About Prostaglandin E 2 and Immuno-Oncology

Prostaglandin E2 (PGE2), a major immunosuppressive factor in the tumor microenvironment, is believed to suppress tumor immunity and promote tumor progression. Preclinical data suggests that modulation of PGE2 through any PGE2 receptor antagonists may complement Immuno-Oncology therapies, including anti-PD-1 and anti-CTLA-4, and potentially increase both the rate and durability of response in tumors that are refractory to immunotherapy. Certain patients and tumor types have higher expression of PGE2-related molecules and/or immune characteristics that are more likely to respond to PGE2 receptor blockade, presenting an opportunity for patient stratification to improve outcomes.

About ONO-4578

ONO-4578 is a selective, oral antagonist of EP4, which is a Prostaglandin E2 receptor. In results from experiments using mouse models, ONO-4578 showed an anti-tumor effect by improving immunosuppressive tumor microenvironment. Ono has already commenced Phase I clinical study of ONO-4578 in Japan.

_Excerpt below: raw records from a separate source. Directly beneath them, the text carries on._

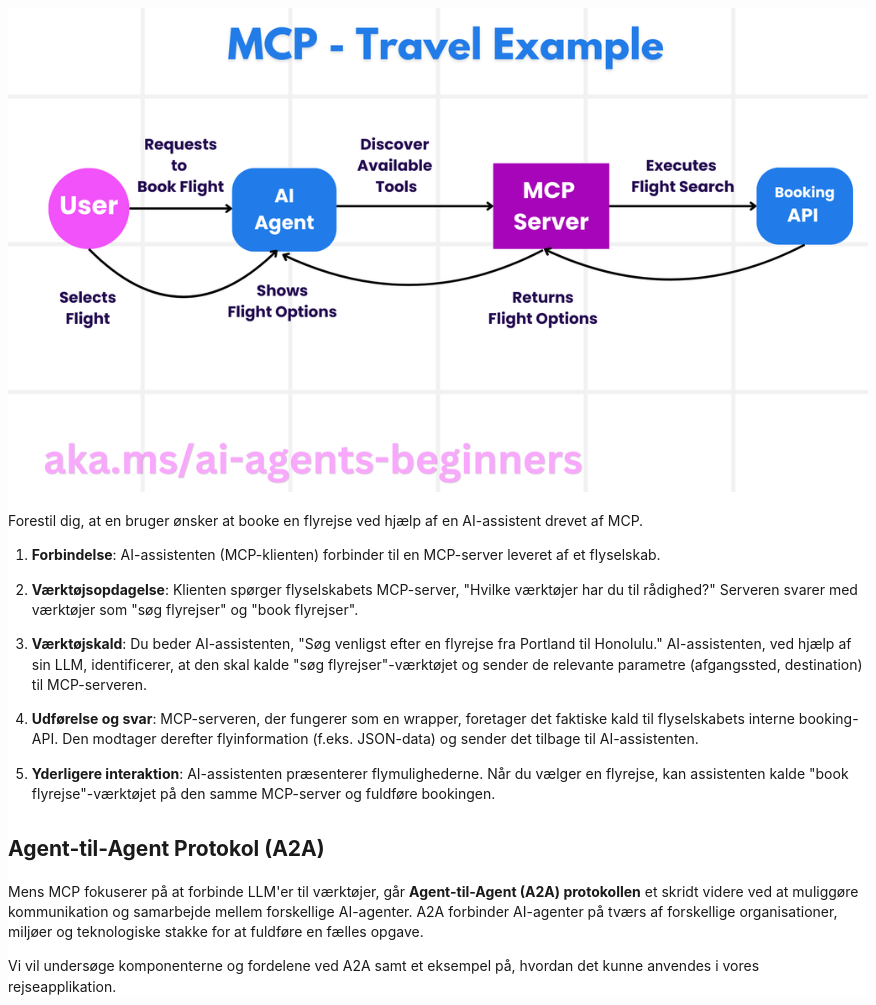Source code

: ![MCP Diagram](../../../translated_images/mcp-diagram.e4ca1cbd551444a12e1f0eb300191a036ab01124fce71c864fe9cb7f4ac2a15d.da.png)

Forestil dig, at en bruger ønsker at booke en flyrejse ved hjælp af en AI-assistent drevet af MCP.

1. **Forbindelse**: AI-assistenten (MCP-klienten) forbinder til en MCP-server leveret af et flyselskab.

2. **Værktøjsopdagelse**: Klienten spørger flyselskabets MCP-server, "Hvilke værktøjer har du til rådighed?" Serveren svarer med værktøjer som "søg flyrejser" og "book flyrejser".

3. **Værktøjskald**: Du beder AI-assistenten, "Søg venligst efter en flyrejse fra Portland til Honolulu." AI-assistenten, ved hjælp af sin LLM, identificerer, at den skal kalde "søg flyrejser"-værktøjet og sender de relevante parametre (afgangssted, destination) til MCP-serveren.

4. **Udførelse og svar**: MCP-serveren, der fungerer som en wrapper, foretager det faktiske kald til flyselskabets interne booking-API. Den modtager derefter flyinformation (f.eks. JSON-data) og sender det tilbage til AI-assistenten.

5. **Yderligere interaktion**: AI-assistenten præsenterer flymulighederne. Når du vælger en flyrejse, kan assistenten kalde "book flyrejse"-værktøjet på den samme MCP-server og fuldføre bookingen.

## Agent-til-Agent Protokol (A2A)

Mens MCP fokuserer på at forbinde LLM'er til værktøjer, går **Agent-til-Agent (A2A) protokollen** et skridt videre ved at muliggøre kommunikation og samarbejde mellem forskellige AI-agenter. A2A forbinder AI-agenter på tværs af forskellige organisationer, miljøer og teknologiske stakke for at fuldføre en fælles opgave.

Vi vil undersøge komponenterne og fordelene ved A2A samt et eksempel på, hvordan det kunne anvendes i vores rejseapplikation.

About the Bristol-Myers Squibb and Ono Pharmaceutical Collaboration

In 2011, through a collaboration agreement with Ono Pharmaceutical Co., Ltd., Bristol-Myers Squibb expanded its territorial rights to develop and commercialize Opdivo globally except in Japan, South Korea and Taiwan, where Ono had retained all rights to the compound at the time. On July 23, 2014, Ono and Bristol-Myers Squibb further expanded the companies’ strategic collaboration agreement to jointly develop and commercialize multiple immunotherapies – as single agents and combination regimens – for patients with cancer in Japan, South Korea and Taiwan.